**Listed records**:
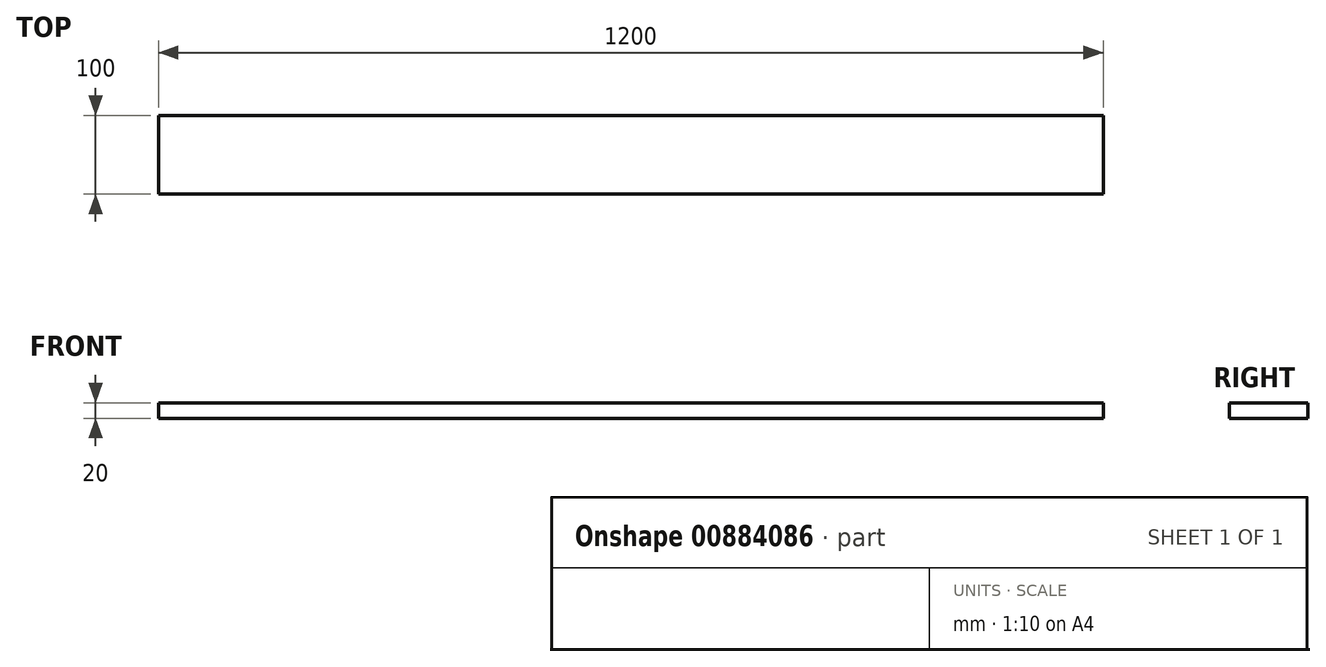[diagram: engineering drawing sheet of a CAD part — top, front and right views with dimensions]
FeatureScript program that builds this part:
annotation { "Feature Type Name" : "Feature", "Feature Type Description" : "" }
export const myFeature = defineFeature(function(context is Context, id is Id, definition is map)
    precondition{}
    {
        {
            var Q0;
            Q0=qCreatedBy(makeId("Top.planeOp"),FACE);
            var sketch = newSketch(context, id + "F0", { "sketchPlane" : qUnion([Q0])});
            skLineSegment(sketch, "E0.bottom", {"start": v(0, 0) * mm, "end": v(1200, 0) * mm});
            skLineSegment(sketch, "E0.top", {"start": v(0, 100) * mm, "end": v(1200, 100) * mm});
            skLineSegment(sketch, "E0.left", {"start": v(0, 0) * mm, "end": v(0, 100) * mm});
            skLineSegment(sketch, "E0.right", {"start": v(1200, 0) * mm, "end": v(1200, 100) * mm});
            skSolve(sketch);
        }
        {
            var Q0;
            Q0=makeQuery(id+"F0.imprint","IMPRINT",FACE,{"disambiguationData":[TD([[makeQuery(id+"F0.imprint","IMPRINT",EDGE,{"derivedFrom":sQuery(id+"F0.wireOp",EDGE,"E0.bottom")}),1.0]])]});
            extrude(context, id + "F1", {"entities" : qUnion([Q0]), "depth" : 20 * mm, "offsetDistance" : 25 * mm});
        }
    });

==

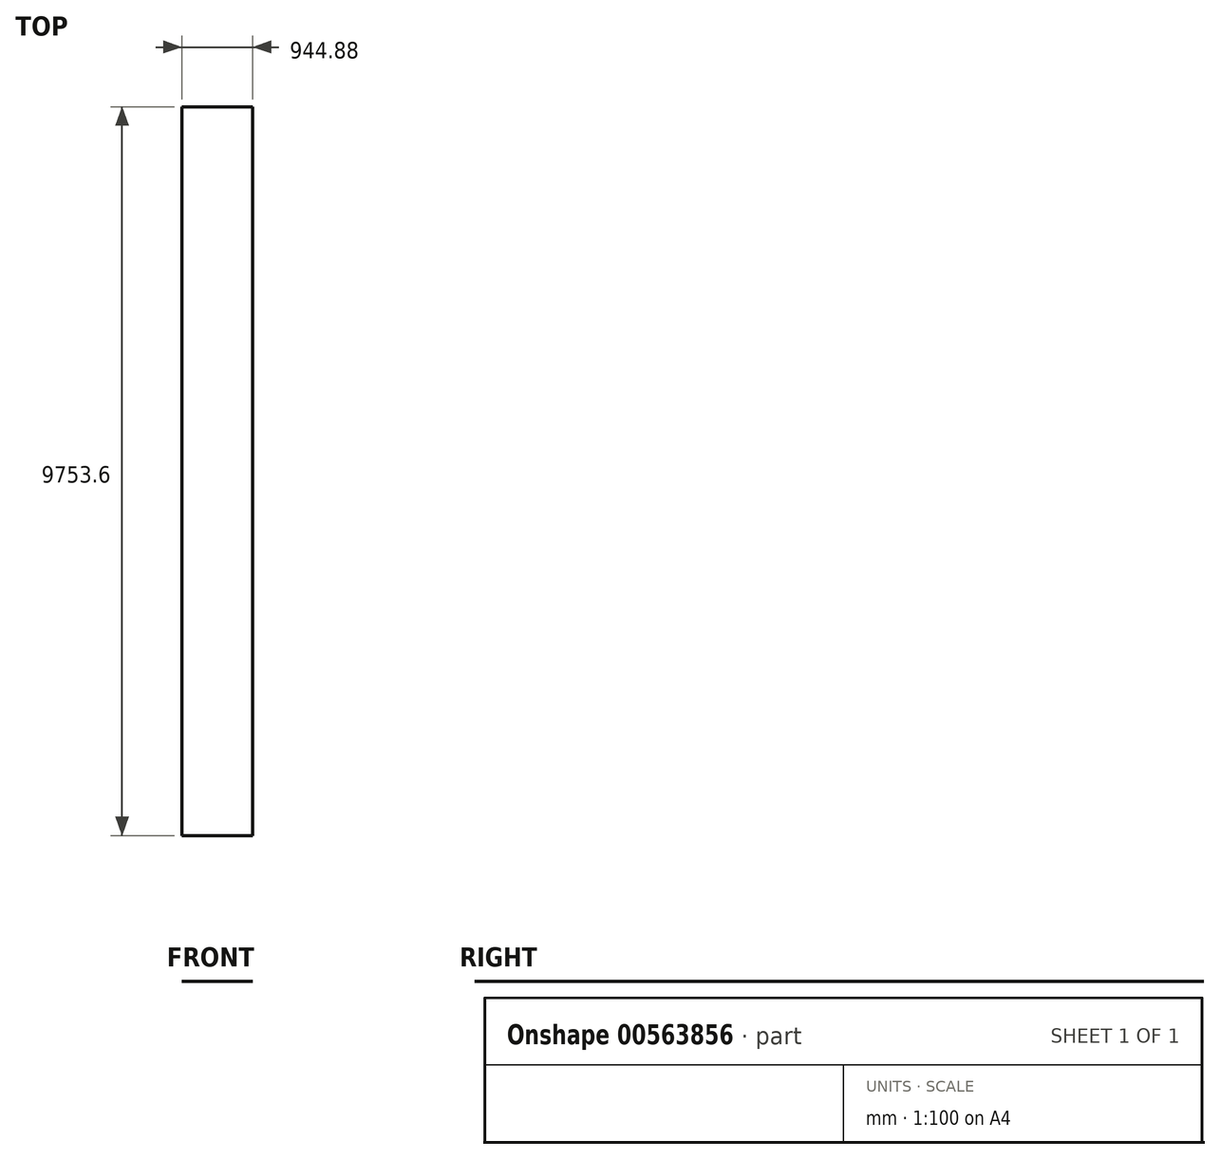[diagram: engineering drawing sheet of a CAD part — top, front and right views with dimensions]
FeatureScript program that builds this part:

**Task to complete**:
Copy out every line of the records that contains the string "qUnion".

**Correct response**:
            var sketch = newSketch(context, id + "F0", { "sketchPlane" : qUnion([Q0])});
            extrude(context, id + "F1", {"entities" : qUnion([Q0]), "depth" : 20 * mm, "offsetDistance" : 25 * mm});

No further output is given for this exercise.